Britain's interior minister Theresa May has criticised the European Union's approach to stemming the flow of migrants crossing the Mediterranean into Europe.
Ms May said that by not sending economic migrants back, the EU was encouraging them to travel.
International focus on the issue of migration into Europe has been sharpened by a series of disasters in the Mediterranean in which hundreds of migrants from North Africa have drowned after attempting to cross the sea in unsafe vessels.
After briefing the United Nations Security Council on plans to deal with such migration, the EU's foreign policy chief Federica Mogherini on Monday said no refugees or migrants intercepted at sea would be sent back against their will.
Home Secretary May criticised Ms Mogherini’s statement. “Such an approach would only act as an increased pull factor across the Mediterranean and encourage more people to put their lives at risk,” she wrote in an article in the Times newspaper.
About 1,800 migrants have perished in the Mediterranean this year, the United Nations refugee agency said.
Some 51,000 people have entered Europe by sea, with 30,500 coming via Italy, fleeing war and poverty in Asia, Africa and the Middle East.

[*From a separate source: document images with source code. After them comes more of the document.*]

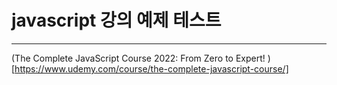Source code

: # javascript 강의 예제 테스트

---
(The Complete JavaScript Course 2022: From Zero to Expert!
)[https://www.udemy.com/course/the-complete-javascript-course/]
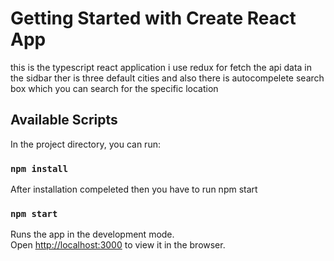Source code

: # Getting Started with Create React App

this is the typescript react application i use redux for fetch the api data in the sidbar ther is three default cities and also there is autocompelete search box which you can search for the specific location


## Available Scripts

In the project directory, you can run:

### `npm install`

After installation compeleted then you have to run npm start

### `npm start`

Runs the app in the development mode.\
Open [http://localhost:3000](http://localhost:3000) to view it in the browser.

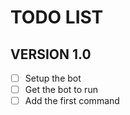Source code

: # TODO LIST

## VERSION 1.0
* [ ] Setup the bot
* [ ] Get the bot to run
* [ ] Add the first command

On Tuesday, Britain said it would opt out of any EU plan to resettle refugees using country quotas, saying it preferred to focus its efforts on tackling people traffickers instead.
“We must - and will - resist calls for the mandatory relocation or resettlement of migrants across Europe. Such an approach would only strengthen the incentives for criminal gangs to keep plying their evil trade,” Ms May said.